Он сторонился однообразной и мерной жизни большого города. Его мечтой было заполучить какую-нибудь хибару в деревне и поселиться в ней надолго — до самого последнего часа. В деревенской глуши он был готов жить, чем бог послал. Питаться грибами, ягодами, кореньями. Хоть небесной манной. Не получилось.
Жизнь бросила Венедикта Ерофеева в вероломный мир страстей. Вряд ли он согласился бы с Дени Дидро, заявившим, что «верх безумия — ставить себе целью разрушение страстей».
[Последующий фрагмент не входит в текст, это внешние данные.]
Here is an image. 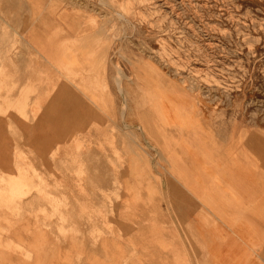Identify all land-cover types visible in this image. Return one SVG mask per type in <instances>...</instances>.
Masks as SVG:
<instances>
[{
    "label": "rangeland",
    "instance_id": "1",
    "mask_svg": "<svg viewBox=\"0 0 264 264\" xmlns=\"http://www.w3.org/2000/svg\"><path fill=\"white\" fill-rule=\"evenodd\" d=\"M198 110L210 126H250L264 142V0H0V254H30L10 234L102 236L91 225L120 221L122 192L123 211L159 205L148 159L156 174L163 162L175 174L173 133L198 131ZM34 141L73 144L43 151L39 165ZM95 187L108 212L90 211ZM66 248L62 259L78 246Z\"/></svg>",
    "mask_w": 264,
    "mask_h": 264
},
{
    "label": "crops",
    "instance_id": "2",
    "mask_svg": "<svg viewBox=\"0 0 264 264\" xmlns=\"http://www.w3.org/2000/svg\"><path fill=\"white\" fill-rule=\"evenodd\" d=\"M185 102L195 103L191 99ZM193 118L200 123L198 131L173 133V143L178 145H173L174 159L170 167L178 173H167V165L163 162V173L158 175L147 158L156 177L153 182L161 189L158 198H162V201L159 205L147 207L149 209L135 205L130 207L129 211H123L126 195L122 192V200L116 211L120 221L113 224L108 222L112 225L109 230L103 227V221L100 219L91 225L95 234L104 232L102 236L70 241L59 239L44 228L46 237L38 235L39 231L23 237L20 241L10 234L9 239L17 246L26 247L25 251L30 254L3 253L0 254V263L264 264V142H258L256 132L250 126H210L199 110ZM30 144L33 148L41 150L37 158L38 164L47 165L41 155L43 151L51 148L66 149L73 143L34 141ZM180 144H198L200 148L193 149V154L190 155L186 149L180 148ZM112 146L110 144V147L102 149L112 151ZM158 147L160 148L159 144ZM89 148L93 149L88 158L90 160L98 153L97 148ZM207 151L209 157L221 160L220 168L204 163ZM98 165L97 162L94 163L95 167ZM101 165L108 166V163ZM88 170L97 181L100 171L91 167H88ZM108 171L111 172L109 177H106L105 173L103 179L106 194L111 190L107 186L113 182L112 170H105ZM215 173L220 175L216 180L213 178ZM123 177L126 176L121 175L120 178ZM162 182L168 183L167 194ZM96 187L86 191L90 196L89 209L91 212L95 211L94 214L102 209L108 212L110 205L105 200H97L101 196L98 195ZM106 197L107 195H104L103 199ZM151 208L154 210H150ZM120 213L124 217H121ZM130 213L136 217L128 216ZM150 214L156 215L153 227H149L144 221L145 215ZM26 221H32V218L21 220ZM18 227L20 228V225ZM110 230H115L118 234L111 237ZM140 230L143 231V236H135ZM150 230L152 237L150 234L149 237L145 236ZM70 246L78 248L69 250L67 257L62 259V254L57 251L67 250L66 247Z\"/></svg>",
    "mask_w": 264,
    "mask_h": 264
},
{
    "label": "bare ground",
    "instance_id": "3",
    "mask_svg": "<svg viewBox=\"0 0 264 264\" xmlns=\"http://www.w3.org/2000/svg\"><path fill=\"white\" fill-rule=\"evenodd\" d=\"M48 12V11H47ZM31 41L33 42V44L38 47V48H42L43 46V41H41V39L39 38V36H37L36 34L31 33ZM46 46V45H45ZM117 79V78H116ZM121 87V86H120ZM122 108V107H121ZM167 123V122H166ZM165 130V129H164ZM19 187V186H18ZM17 187V188H18Z\"/></svg>",
    "mask_w": 264,
    "mask_h": 264
}]
</instances>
Венедикт Ерофеев уже с детства с ужасом вглядывался в мир сансары, чуждый его взглядам. Для него сансара олицетворяла обыденную, сибаритскую и благополучную жизнь. В ней существовало столько ханжества, лицемерия и повседневного вранья, что влезать в неё по собственной воле ему не хотелось. У индусов и буддистов сансара одно из центральных мировоззренческих понятий и сочетается с законом моральной причинности — кармой.
Карма воплощает личную ответственность человека по отношению к своему прошлому, настоящему и будущему. Известный индолог Виктория Лысенко уточняет в энциклопедии «Индийская философия» употребление слова «сансара» в широком смысле: «Сансара используется индийцами как синоним феноменального существования вообще — изменчивого, но в то же время бесконечно повторяющего одни и те же сюжеты, в более узком смысле — как обозначение окружающего мира, а точнее, индивидуального мира отдельного человека, сферы его субъективного опыта»20.
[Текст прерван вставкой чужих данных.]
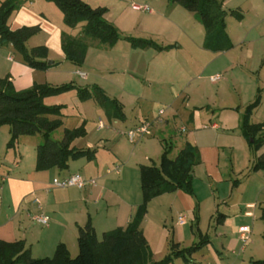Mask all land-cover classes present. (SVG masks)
Wrapping results in <instances>:
<instances>
[{
	"label": "rangeland",
	"instance_id": "1",
	"mask_svg": "<svg viewBox=\"0 0 264 264\" xmlns=\"http://www.w3.org/2000/svg\"><path fill=\"white\" fill-rule=\"evenodd\" d=\"M84 1L94 8H108L107 20L112 22L114 18L120 19L118 30L123 36L153 40L161 46H172V48L164 51H158L153 47L133 48L126 40H121L113 48L91 46L84 66L78 68L86 70L89 74L87 81L82 80L76 74L77 68L74 65L65 60L61 61L57 44L51 41L54 36L51 26H60L67 34L77 37L85 22L80 23L76 28H70L66 25L64 15L55 3L48 0H34V4L28 5V9H34L37 16H26L20 26L19 21L22 16L16 11L9 20V26L12 30L25 26H39V33L28 41L27 47L31 49L50 44L48 46H51V58L49 54L48 62H56L60 65V67L49 68L47 71L35 70L37 76L35 75L34 84L38 83L36 80H40L39 84H48L46 80H49L52 83L48 85L51 86L72 82L83 87L99 84L106 89L111 98H117L126 104L129 119L134 116H138V119L149 117L150 122H153L156 127L154 130L157 134L148 138L151 141H146V143H153L149 149L141 144L144 148L142 151L151 158L144 165H159L165 150L164 137L168 141L172 140L174 148L171 157L174 158L181 146L190 140V134L198 133L199 137L213 139L217 135L226 133L224 141L219 143L220 146L225 147L223 170L226 179L231 185L235 180L246 181L248 169L252 166L257 154L248 149L247 141L241 140L239 129L222 130L224 123L220 117L223 119L226 116L229 106H233V111H236L237 107L253 102L259 88L263 90L264 95V36H262L264 0H231L228 3L227 12L237 11L243 15V18L239 19L231 14L225 15L233 48L219 53L204 49L206 32L203 25L196 13L188 11L180 4L169 0ZM2 2L4 0H0V5ZM139 5L149 6L153 13L136 9L135 6ZM166 21L169 24H165ZM10 47L0 45V52H11L16 57V63L31 71L34 70L23 62L19 52ZM61 50L63 51V48ZM261 68H263L262 71ZM217 74L222 75L223 79L214 84L210 78ZM7 76L10 75L0 79ZM46 103L65 106L61 118L63 125L52 135V138L57 141L63 139L65 129H73L83 123H86L89 133L97 137L99 120L108 121L105 111L95 99L82 101L76 91L51 97L46 100ZM160 111H165L162 123L158 121ZM192 116L198 120L194 121ZM263 120L264 103L259 114L257 112L254 116L255 122ZM214 122L219 124L220 131L212 129ZM198 124L200 127L197 128ZM182 127L188 131L181 133ZM161 129H165L166 132L160 133ZM43 143L44 137L40 134L21 137L16 147L17 156L13 148L10 149L8 157L0 161V176L8 170L15 171L16 160L21 161L25 157L26 161H31V157L36 155L37 147ZM261 173L264 175V172ZM1 179L2 177L0 181ZM259 182L264 184V179L259 178ZM259 182L256 183L258 187H260ZM200 184L197 181V186L202 189ZM219 204L222 210L226 209L222 201H219ZM258 205V214H260V207L264 208V195L259 199ZM203 206L205 219L202 227L205 233L208 232L210 237H214L216 220H211L212 217L208 211L211 202L205 201ZM256 225V232H258L256 237L260 245L256 250L257 258L258 261H263L264 224L260 215ZM262 228L263 230L259 231ZM100 238L102 239V236ZM200 240L197 238L196 243ZM191 246L192 243L187 245V247ZM76 256L73 255V258ZM195 257L201 259V254H196Z\"/></svg>",
	"mask_w": 264,
	"mask_h": 264
},
{
	"label": "crops",
	"instance_id": "2",
	"mask_svg": "<svg viewBox=\"0 0 264 264\" xmlns=\"http://www.w3.org/2000/svg\"><path fill=\"white\" fill-rule=\"evenodd\" d=\"M221 1L226 9L231 0ZM33 4L34 0H27V3L21 7L22 9L17 11L22 16L19 21L20 26L26 16H37L34 9H28V5L32 6ZM118 21L120 19L114 18L111 23L118 28L120 26ZM164 23L169 24L168 21ZM51 27H53L54 35L51 41L57 44L61 61H66L65 53L61 50L62 36L66 31L62 30L60 26L52 25ZM262 36H264V28ZM48 45L50 44L46 45L50 50L51 46ZM53 67H60V65L54 62L50 68ZM262 70L263 68H261ZM35 72V70L31 71V69L16 63V57L11 52H0V78L10 75L17 91L34 85L35 75L37 76ZM78 72L84 73L86 77L80 76ZM76 74L82 80H88L89 74L86 70L77 68ZM39 81L36 80L41 83ZM46 83L51 84L52 82L46 80ZM101 88L107 93L105 88ZM128 94L137 96L132 93ZM119 101L124 105L125 121L107 119L108 121L105 122L100 119L104 128L99 129L100 125L98 124L97 137L92 136L86 127L87 137L76 141L77 147L96 148L97 157L95 160L72 161L67 170L52 169L38 172L35 169L36 151V155L31 157V161H26L25 157L21 161L16 160L15 171L8 170L3 176H0L2 177L0 181L1 241L23 240L30 249L33 258H51L58 245L65 244L73 257L79 253L80 227H84L90 222L97 237L101 239L100 236H103L105 232L125 228L128 225L131 216L143 201L140 166L151 160L147 153L142 151L141 144L148 149L152 147L153 143H146V141H151L148 138L154 137L157 133L154 130L156 128L154 125L153 135L138 137L135 141H130L127 132L145 120L150 121V118L138 119V116H134L129 119L126 104ZM263 103L264 95L260 107L254 112L252 118L254 124L264 123V120L254 121V116L257 112L259 114ZM248 105L237 107L236 111H233V106H229L226 116L223 119L220 117L224 123L222 130L239 129L241 132L242 115ZM192 117L194 121L197 119ZM167 122L169 123L168 120ZM214 124L217 126L216 128L213 127ZM198 127L200 124L197 125ZM211 127L215 131L221 130L216 122ZM183 128L185 127L180 129L181 133H186L188 129L185 128L186 130L183 131ZM161 132L166 131L161 129ZM226 136V133H222L213 139H207L199 137L198 133L190 134V140L187 141L197 146L201 155V164L194 170L195 196H189L179 190L161 195L149 203L148 213L142 223V230L152 249L154 261H160L170 253L171 240L178 243L181 248H188L187 245L192 243L193 246L200 236H209L202 227L205 219L203 206L205 201L211 202L208 211H210L211 220H216L215 235L214 237L209 236L210 242L193 254L189 264H251V261L258 260L256 250L260 245L256 237V233H258L256 232V222L259 215L262 219L263 213V208L260 207V214H258V204L259 199L264 195V184L259 182V178L264 179V175L261 173L264 171L251 172L250 167L246 174V181L235 180L231 185L223 170V160L226 156L223 151L225 147L219 145ZM241 136V140L247 141L242 133ZM10 138L9 126L0 127L1 162L11 152L7 148ZM163 140L173 145L172 140L168 141L166 137ZM247 147L250 149L248 142ZM14 151L17 156L16 147ZM262 153H264V146L257 153V157ZM177 155L176 153L175 157ZM117 167L119 172H116ZM75 174L82 175L86 180H95V184L88 185L83 189L53 186L55 179L63 180ZM197 181L201 183L202 189L197 186ZM258 182L260 187L256 184ZM219 201L226 205V209H221ZM35 215L48 216L50 218L49 226L36 223L33 220ZM181 217H184L185 222L180 221ZM241 227L250 228V238L247 242L239 233ZM262 230L263 228L259 231ZM196 254H201V259L195 257ZM172 264L187 263L182 259H176Z\"/></svg>",
	"mask_w": 264,
	"mask_h": 264
},
{
	"label": "trees",
	"instance_id": "3",
	"mask_svg": "<svg viewBox=\"0 0 264 264\" xmlns=\"http://www.w3.org/2000/svg\"><path fill=\"white\" fill-rule=\"evenodd\" d=\"M48 1L58 6L68 27L76 28L80 23L85 22L79 36H71L67 33H63L62 36L66 61L76 68L84 66L91 46L113 48L121 40H126L133 48L153 47L158 51L172 48V46H161L153 40L123 36L118 28L106 19L108 13L106 7L94 8L84 0ZM169 1L197 14L206 32L203 44L205 50L219 53L233 48L225 15L231 14L242 19L241 13L227 12L221 0ZM26 2L27 0H4L0 5V45L12 46L21 54L23 62L28 67L47 71L51 67L48 64L49 48L45 45L31 49L27 47L28 41L39 33L40 27L25 26L12 30L9 26L13 13ZM73 91L77 92L82 101L95 99L105 111L107 119L125 121L124 105L118 99L109 97L99 85L81 87L73 82L59 86L35 83L29 89L17 91L10 76L0 79V127L9 126L11 134L7 148L17 147L19 139L23 136L42 135L44 143L37 147L36 156L35 169L38 172L52 169L67 170L72 161L81 159L93 161L97 157L96 148H80L76 144L77 140L84 139L88 135L86 123L73 129H65L61 141L52 138L53 133L63 125L61 118L65 106L48 105L46 100ZM262 100L263 90L259 88L255 100L245 108L240 126L243 137L256 154L264 146V123L254 124L252 118ZM146 121L149 120L143 122ZM164 143L165 150L159 165L140 166L143 201L125 228L105 232L102 239H99L90 222L80 227L79 253L74 258L65 244H59L51 258H33L23 240L16 242L0 240V264H172L176 259H182L189 264L193 254L210 242L208 235L200 236V242L188 248H181L178 243L171 240L170 253L164 259L154 261L152 249L142 230L148 205L153 199L179 190L189 196H195L194 170L201 164L198 147L187 141L178 155L172 158L171 152L174 146L166 140ZM250 171H264V153L256 157ZM262 211L264 221V208ZM251 264H264V260H253Z\"/></svg>",
	"mask_w": 264,
	"mask_h": 264
},
{
	"label": "built area",
	"instance_id": "4",
	"mask_svg": "<svg viewBox=\"0 0 264 264\" xmlns=\"http://www.w3.org/2000/svg\"><path fill=\"white\" fill-rule=\"evenodd\" d=\"M135 8L145 13H153V10L149 6L139 5V6H135ZM78 74L84 78L86 77L84 73L78 72ZM210 80L212 83L216 84L222 80V75L212 76ZM164 114H165V111L159 112V117H158L159 122H162V117L164 116ZM153 124L154 123L150 121H146V122L139 124L138 126H136L135 128L127 132L128 139L130 141H135L138 137L151 136L153 134ZM99 125H100L99 129L104 128V125L101 120L99 122ZM213 127L216 128L217 126L214 124ZM185 130L186 129L183 128V131ZM116 172H119L118 167L116 168ZM94 184H95V180H86L80 174L72 175L63 180L55 179L53 182V186L56 188L76 187L79 189H83L87 187L88 185H94ZM33 220L42 226H49L50 224V218L46 215H35L33 216ZM180 221L182 223L185 222L184 217H181ZM239 233L241 234L244 241L246 242L249 241V238H250V228L249 227H241L239 230Z\"/></svg>",
	"mask_w": 264,
	"mask_h": 264
},
{
	"label": "water",
	"instance_id": "5",
	"mask_svg": "<svg viewBox=\"0 0 264 264\" xmlns=\"http://www.w3.org/2000/svg\"><path fill=\"white\" fill-rule=\"evenodd\" d=\"M48 64L51 66V65H53L54 63H53V62H48Z\"/></svg>",
	"mask_w": 264,
	"mask_h": 264
}]
</instances>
Тошно ему было смотреть на мир сансары, в котором одни люди выглядели самодовольными, расфуфыренными и высокомерными, а другие — опустошёнными, одинокими и унылыми. Однако оказавшись в этом мире, Венедикт Ерофеев не сводил ни с кем счёты и не заходил так далеко, чтобы считать кого-то недостойным своего присутствия.
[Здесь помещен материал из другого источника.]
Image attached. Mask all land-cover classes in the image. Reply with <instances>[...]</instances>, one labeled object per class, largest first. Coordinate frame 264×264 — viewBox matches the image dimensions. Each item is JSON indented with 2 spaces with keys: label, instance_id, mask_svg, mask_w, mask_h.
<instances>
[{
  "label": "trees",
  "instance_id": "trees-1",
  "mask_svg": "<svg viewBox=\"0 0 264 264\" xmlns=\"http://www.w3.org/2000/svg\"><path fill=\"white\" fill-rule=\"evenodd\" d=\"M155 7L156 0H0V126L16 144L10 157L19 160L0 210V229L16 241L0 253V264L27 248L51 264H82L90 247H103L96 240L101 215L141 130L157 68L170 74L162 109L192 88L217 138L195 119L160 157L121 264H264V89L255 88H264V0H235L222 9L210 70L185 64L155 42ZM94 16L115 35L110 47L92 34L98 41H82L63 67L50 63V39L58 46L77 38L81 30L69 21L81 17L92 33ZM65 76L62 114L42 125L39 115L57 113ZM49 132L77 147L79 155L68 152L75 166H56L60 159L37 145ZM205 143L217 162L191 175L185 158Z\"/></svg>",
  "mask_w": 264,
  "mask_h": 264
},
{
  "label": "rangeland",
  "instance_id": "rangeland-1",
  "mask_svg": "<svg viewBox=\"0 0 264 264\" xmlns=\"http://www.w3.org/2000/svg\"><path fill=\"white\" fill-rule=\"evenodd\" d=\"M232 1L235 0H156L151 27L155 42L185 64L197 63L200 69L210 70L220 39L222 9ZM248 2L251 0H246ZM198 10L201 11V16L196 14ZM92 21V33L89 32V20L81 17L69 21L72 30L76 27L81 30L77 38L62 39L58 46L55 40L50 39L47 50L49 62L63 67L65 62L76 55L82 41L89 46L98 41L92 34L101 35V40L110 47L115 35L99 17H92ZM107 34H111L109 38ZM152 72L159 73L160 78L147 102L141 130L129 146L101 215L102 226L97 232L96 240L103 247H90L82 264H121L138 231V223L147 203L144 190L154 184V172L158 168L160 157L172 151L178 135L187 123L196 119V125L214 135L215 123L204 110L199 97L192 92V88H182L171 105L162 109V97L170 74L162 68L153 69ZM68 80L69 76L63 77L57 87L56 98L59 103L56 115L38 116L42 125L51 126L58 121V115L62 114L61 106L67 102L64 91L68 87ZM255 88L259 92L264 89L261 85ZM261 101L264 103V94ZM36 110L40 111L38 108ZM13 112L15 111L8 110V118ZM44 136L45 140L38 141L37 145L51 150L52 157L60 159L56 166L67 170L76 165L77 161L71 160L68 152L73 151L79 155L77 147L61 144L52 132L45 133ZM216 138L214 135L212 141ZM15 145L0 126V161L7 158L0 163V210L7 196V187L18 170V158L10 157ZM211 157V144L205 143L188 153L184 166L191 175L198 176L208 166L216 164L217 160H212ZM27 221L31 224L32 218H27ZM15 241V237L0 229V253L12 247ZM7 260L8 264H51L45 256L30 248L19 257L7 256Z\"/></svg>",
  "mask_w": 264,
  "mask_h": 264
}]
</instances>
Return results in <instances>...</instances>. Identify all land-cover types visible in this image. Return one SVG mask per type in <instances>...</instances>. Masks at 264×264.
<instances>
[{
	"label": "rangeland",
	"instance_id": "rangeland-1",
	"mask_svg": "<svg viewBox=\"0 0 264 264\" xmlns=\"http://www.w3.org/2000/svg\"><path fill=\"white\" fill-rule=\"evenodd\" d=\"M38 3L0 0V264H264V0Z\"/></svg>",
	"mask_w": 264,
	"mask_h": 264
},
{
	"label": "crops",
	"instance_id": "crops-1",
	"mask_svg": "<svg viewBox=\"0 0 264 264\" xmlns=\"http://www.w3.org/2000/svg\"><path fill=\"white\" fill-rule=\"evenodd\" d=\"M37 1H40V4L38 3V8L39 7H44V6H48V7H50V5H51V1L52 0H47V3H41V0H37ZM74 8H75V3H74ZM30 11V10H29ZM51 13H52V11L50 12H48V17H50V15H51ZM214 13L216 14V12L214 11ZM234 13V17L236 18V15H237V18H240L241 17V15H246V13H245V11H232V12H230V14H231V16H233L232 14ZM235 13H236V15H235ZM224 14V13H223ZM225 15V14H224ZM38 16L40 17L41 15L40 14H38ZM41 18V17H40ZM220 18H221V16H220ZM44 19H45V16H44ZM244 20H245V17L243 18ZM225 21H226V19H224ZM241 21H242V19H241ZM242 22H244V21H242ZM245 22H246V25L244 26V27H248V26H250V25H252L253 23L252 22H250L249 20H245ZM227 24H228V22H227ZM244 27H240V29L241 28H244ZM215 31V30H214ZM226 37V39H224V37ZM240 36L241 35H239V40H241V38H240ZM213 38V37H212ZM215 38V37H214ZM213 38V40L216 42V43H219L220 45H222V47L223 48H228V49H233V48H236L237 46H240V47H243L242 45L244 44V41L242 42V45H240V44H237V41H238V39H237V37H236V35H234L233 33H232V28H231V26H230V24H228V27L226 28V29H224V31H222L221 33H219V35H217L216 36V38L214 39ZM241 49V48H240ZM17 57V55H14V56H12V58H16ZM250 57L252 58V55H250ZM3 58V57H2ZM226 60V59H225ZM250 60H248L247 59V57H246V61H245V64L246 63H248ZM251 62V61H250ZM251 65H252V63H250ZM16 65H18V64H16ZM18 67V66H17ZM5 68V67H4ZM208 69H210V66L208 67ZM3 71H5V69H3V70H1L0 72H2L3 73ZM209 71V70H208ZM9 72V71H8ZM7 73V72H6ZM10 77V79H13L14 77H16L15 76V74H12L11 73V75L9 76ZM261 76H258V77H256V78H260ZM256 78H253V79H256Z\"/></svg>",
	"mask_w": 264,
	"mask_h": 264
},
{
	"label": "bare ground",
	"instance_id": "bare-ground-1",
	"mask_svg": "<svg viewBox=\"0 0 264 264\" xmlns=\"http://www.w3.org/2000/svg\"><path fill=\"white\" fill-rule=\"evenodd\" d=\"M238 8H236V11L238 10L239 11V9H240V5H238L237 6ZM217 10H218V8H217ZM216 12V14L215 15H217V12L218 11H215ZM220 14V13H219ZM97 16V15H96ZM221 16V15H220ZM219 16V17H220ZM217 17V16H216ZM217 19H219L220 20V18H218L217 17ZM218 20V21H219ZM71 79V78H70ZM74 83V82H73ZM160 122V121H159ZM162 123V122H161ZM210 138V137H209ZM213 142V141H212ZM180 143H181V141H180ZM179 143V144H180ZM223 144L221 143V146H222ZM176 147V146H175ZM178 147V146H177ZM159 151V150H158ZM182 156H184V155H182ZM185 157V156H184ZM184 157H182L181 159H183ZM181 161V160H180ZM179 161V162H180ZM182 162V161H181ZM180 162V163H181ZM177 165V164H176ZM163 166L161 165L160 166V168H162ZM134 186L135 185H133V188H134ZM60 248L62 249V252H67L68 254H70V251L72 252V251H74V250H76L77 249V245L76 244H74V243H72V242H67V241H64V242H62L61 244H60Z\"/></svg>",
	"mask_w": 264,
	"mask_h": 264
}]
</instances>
Бесы мщения и гордыни им не владели. Своих сил на бессмысленную борьбу и полемику он не растрачивал. На амбразуру не лез. Был убеждён, что Россия страна в большей степени западная, чем восточная, как бы её ни обряжали в кокошники, сарафаны и кафтаны. Понимал, что с дураками спорить будет себе дороже. Да и полемизировать с некоторыми умниками, которые от слов оппонента впадали в состояние невменяемости, было ему не с руки. И уж определённо он не относился к тем людям, кого заёмные идеи съедали настолько, что ничего своего в человеке не оставалось. Его внутренняя тишина не сообразовалась с полемическим задором.
У Венедикта Ерофеева долгое время не было собственного жилья, даже захудалой комнатёнки в коммуналке. Соответственно, отсутствовало постоянное место для ночлега. Случалось, что он не знал, куда ему приткнуться на ночь. Однако на улице не оставался. У кого-то из его друзей и знакомых временное пристанище для него всё-таки находилось. Может быть, поэтому его познания о стране, в которой он родился, были обширны и больше соответствовали реальному положению дел в ней, чем представления о СССР председателя Комитета государственной безопасности Ю. В. Андропова, который лет через восемь после написания поэмы «Москва — Петушки» горестно и с удивлением в тесном кругу соратников воскликнул: «Мы не знаем, в какой стране живём!» А Венедикт Васильевич знал её как свои пять пальцев и даже лучше. В поэме «Москва — Петушки» он поделился этим знанием с председателем КЕБ, даже не рассчитывая, что тот ему поверит. К самому Андропову, несмотря на постоянное внимание к себе возглавляемой им организации, он относился, надо сказать, с некоторым снисхождением и даже по-христиански сочувственно.